Frías a expliqué qu'il a envoyé une lettre formelle à sa puissance —le groupe rituel auquel il appartenait— demandant sa libération.
«J'ai envoyé une lettre à ma puissance, dans laquelle j'explique pourquoi je considère qu'éthiquement, ce qui se passe aujourd'hui avec cette religion, avec les réseaux sociaux, et une exposition super indécente de frères et d'hommes, ne me correspond pas.»
Le musicien occupait l'une des « hautes places » dans son jeu Abakuá au moment de se retirer, ce qui rend sa décision encore plus significative.
Les raisons qu'il a exposées sont d'ordre éthique : « La religion Abakuá a complètement perdu le sens de ce pour quoi elle a été créée », a soutenu Frías.
Le musicien a ajouté que « il y a très peu de puissances, pour ne pas dire aucune, qui maintiennent éthiquement les principes et les valeurs de cette religion ».
Il a dénoncé un fait concret qu'il a qualifié de grave : « On a volé un fondement à La Havane et on l'a amené dans cette ville, Miami, et ils ont fait un plante ici. Sans demander la permission aux anciens. Sans avoir l'autorisation parce que les anciens ne l'ont pas autorisé ».
Dans la tradition Abakuá, le «fundamento» est l'objet rituel sacré qui confère un soutien spirituel à chaque puissance, et le «plante» est la cérémonie de fondation d'une nouvelle unité. Déplacer un fundamento sans le consentement des aînés constitue une grave transgression au sein de la hiérarchie de la société.
«Je ne veux pas continuer à faire partie de la dégradation si gigantesque que cette religion va continuer à connaître. En ce moment, ce que je dis est un fait», a déclaré le musicien.

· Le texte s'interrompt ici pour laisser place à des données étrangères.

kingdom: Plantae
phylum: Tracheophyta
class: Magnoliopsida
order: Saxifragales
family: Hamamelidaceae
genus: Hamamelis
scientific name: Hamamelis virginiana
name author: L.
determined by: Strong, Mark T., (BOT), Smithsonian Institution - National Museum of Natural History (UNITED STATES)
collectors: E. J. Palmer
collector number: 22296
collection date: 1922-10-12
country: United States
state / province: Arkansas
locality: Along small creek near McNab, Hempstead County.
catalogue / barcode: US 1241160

Frías a toutefois précisé que son retrait formel n'efface pas ses consécrations.
«Je ne peux pas cesser d'être Abakuá. C'est comme lorsque tu deviens Saint, même si tu jettes les saints à la poubelle. Je ne cesserai jamais d'être Abakuá, car j'ai les consécrations, mais je n'appartiens pas directement à la religion en ce moment.»

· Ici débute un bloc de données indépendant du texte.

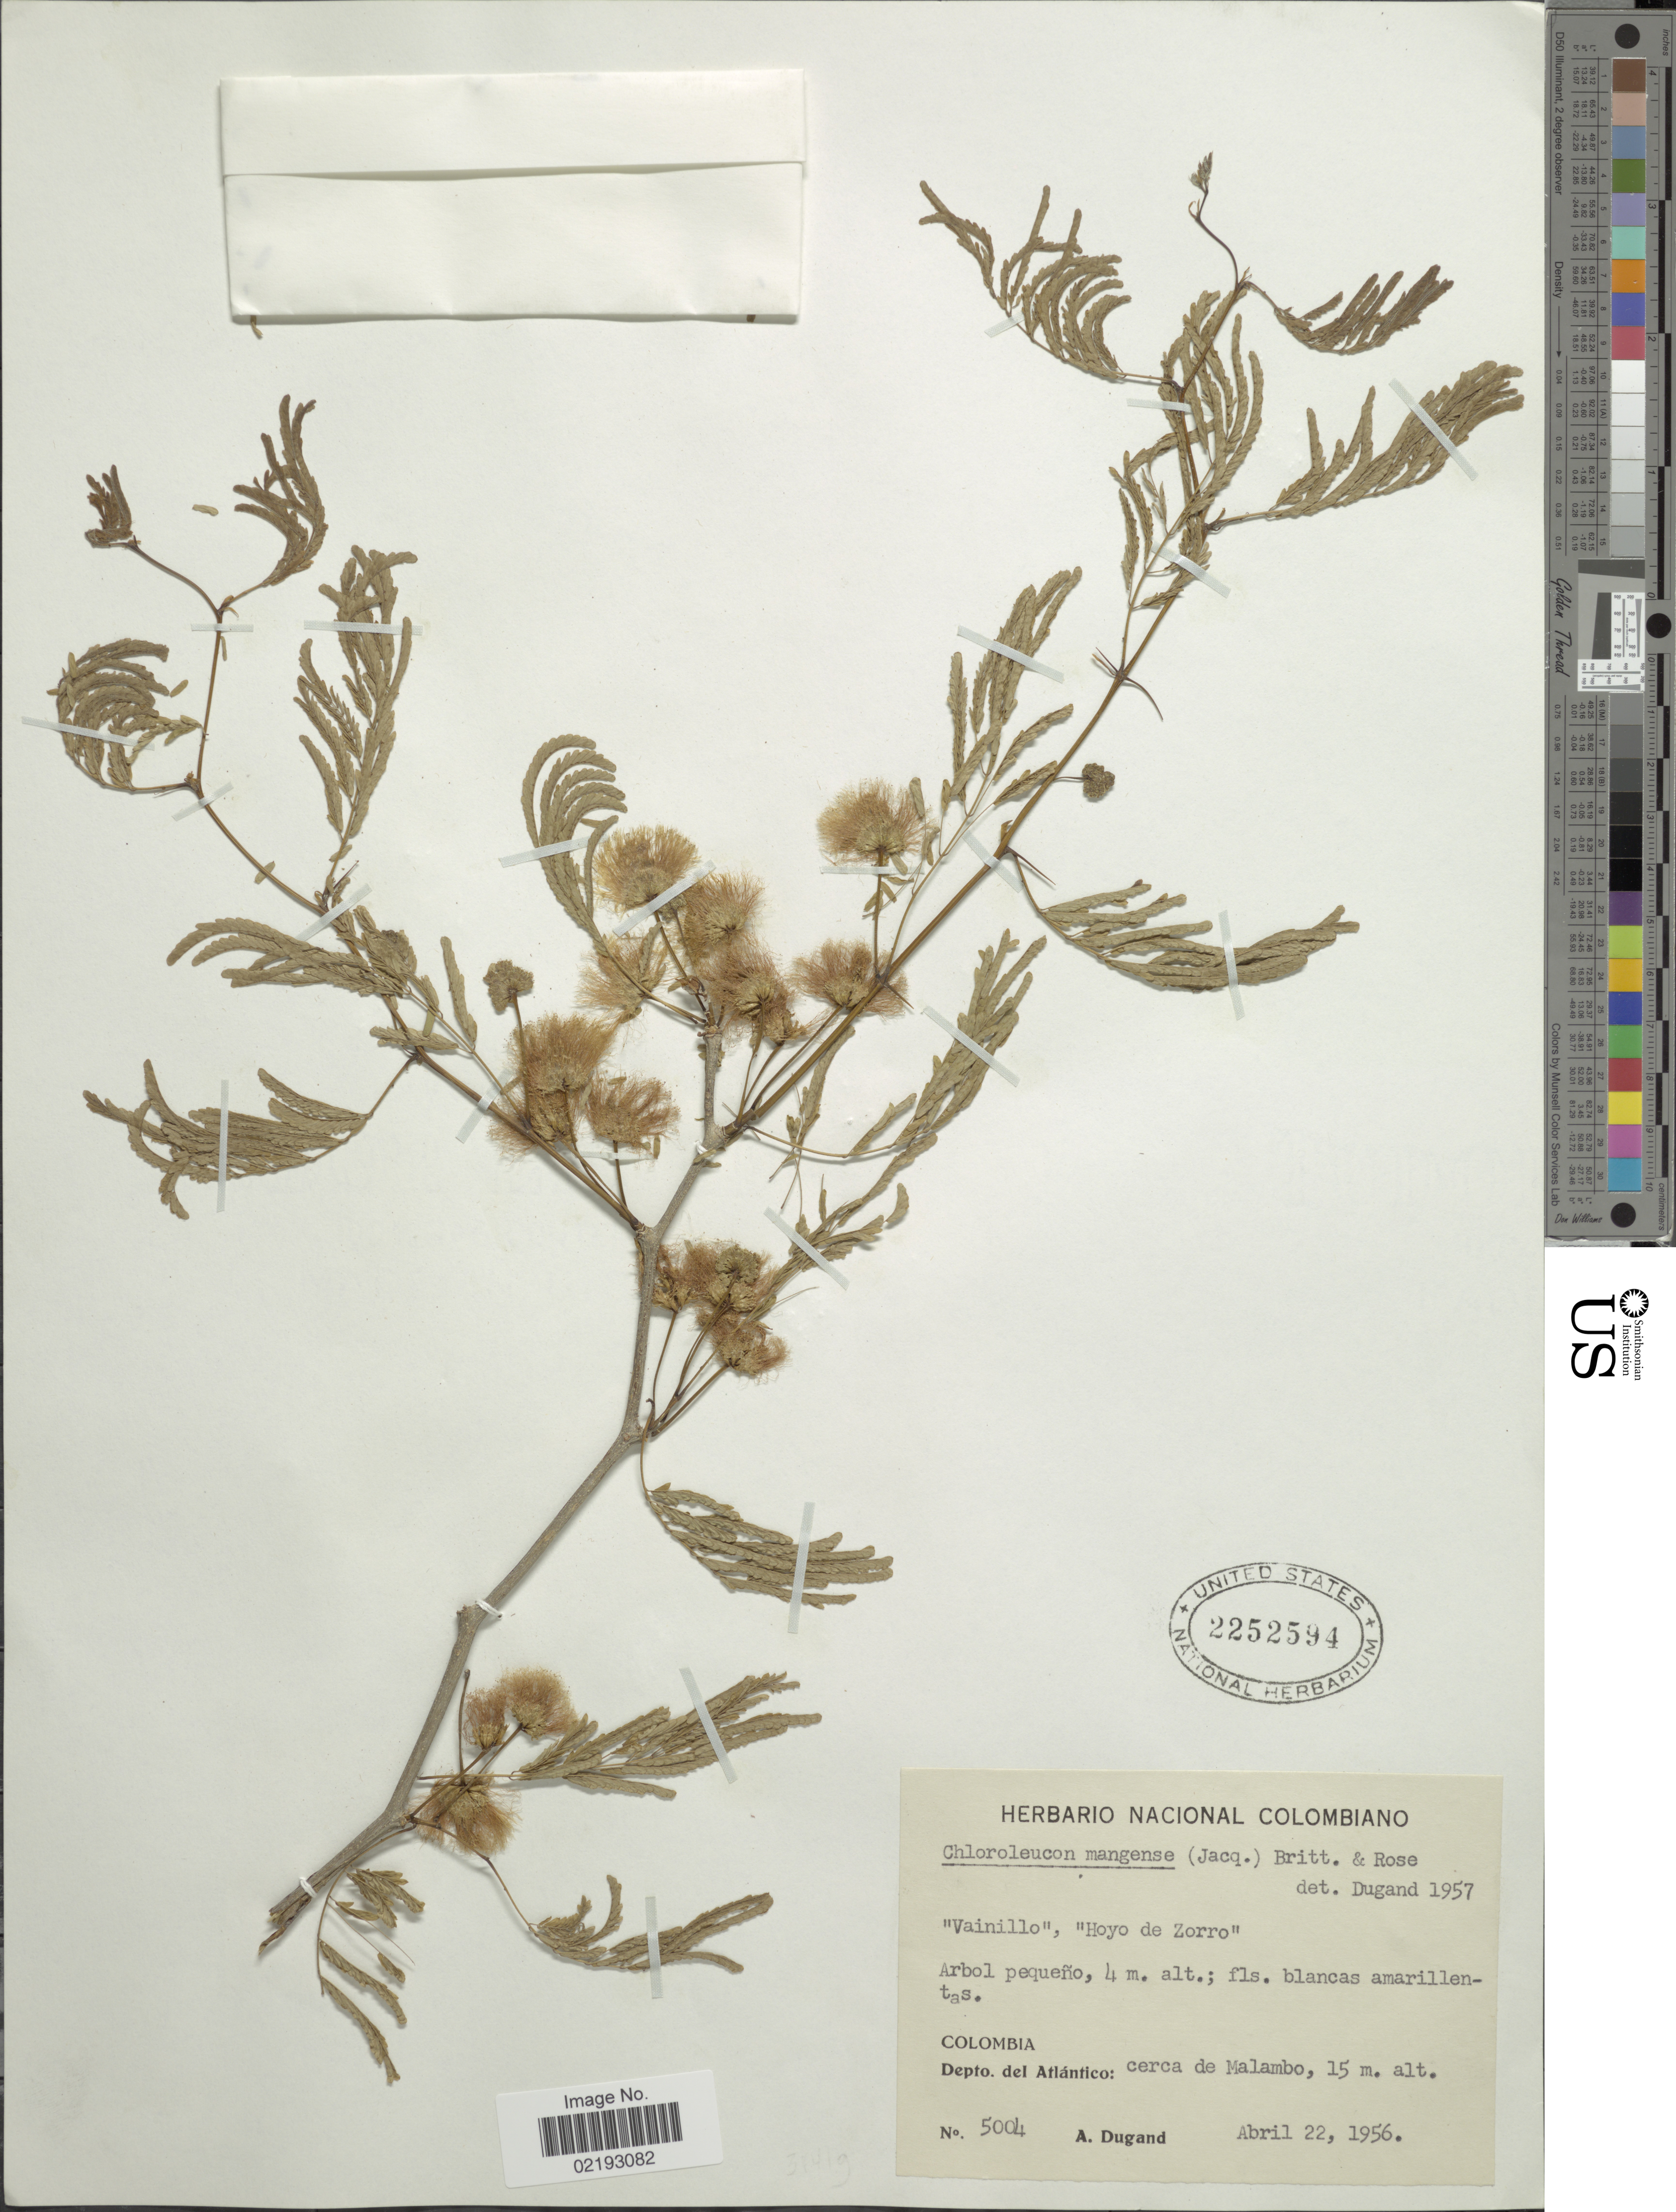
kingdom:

L'annonce contraste avec les positions publiques que Frías avait maintenues ces dernières années.
En janvier 2024, le musicien a défendu l'image de sa religion en affirmant que «être abakuá n'est pas être un délinquant ni un assassin impitoyable». En janvier 2025, il a brisé des stigmates en la décrivant comme un chemin pour être «un homme intègre face à la société».
Sa sortie ne répond pas à un rejet des valeurs fondatrices de la fraternité, mais à ce qu'il perçoit comme une dégradation éthique généralisée de ses structures et membres actuels.
La confession a suscité une large réaction du public, avec des commentaires soulignant le courage du musicien à aborder un sujet si délicat.
«Un chevalier avec des principes, il en reste peu», a écrit un des abonnés, en réaction représentative du ton général des commentaires.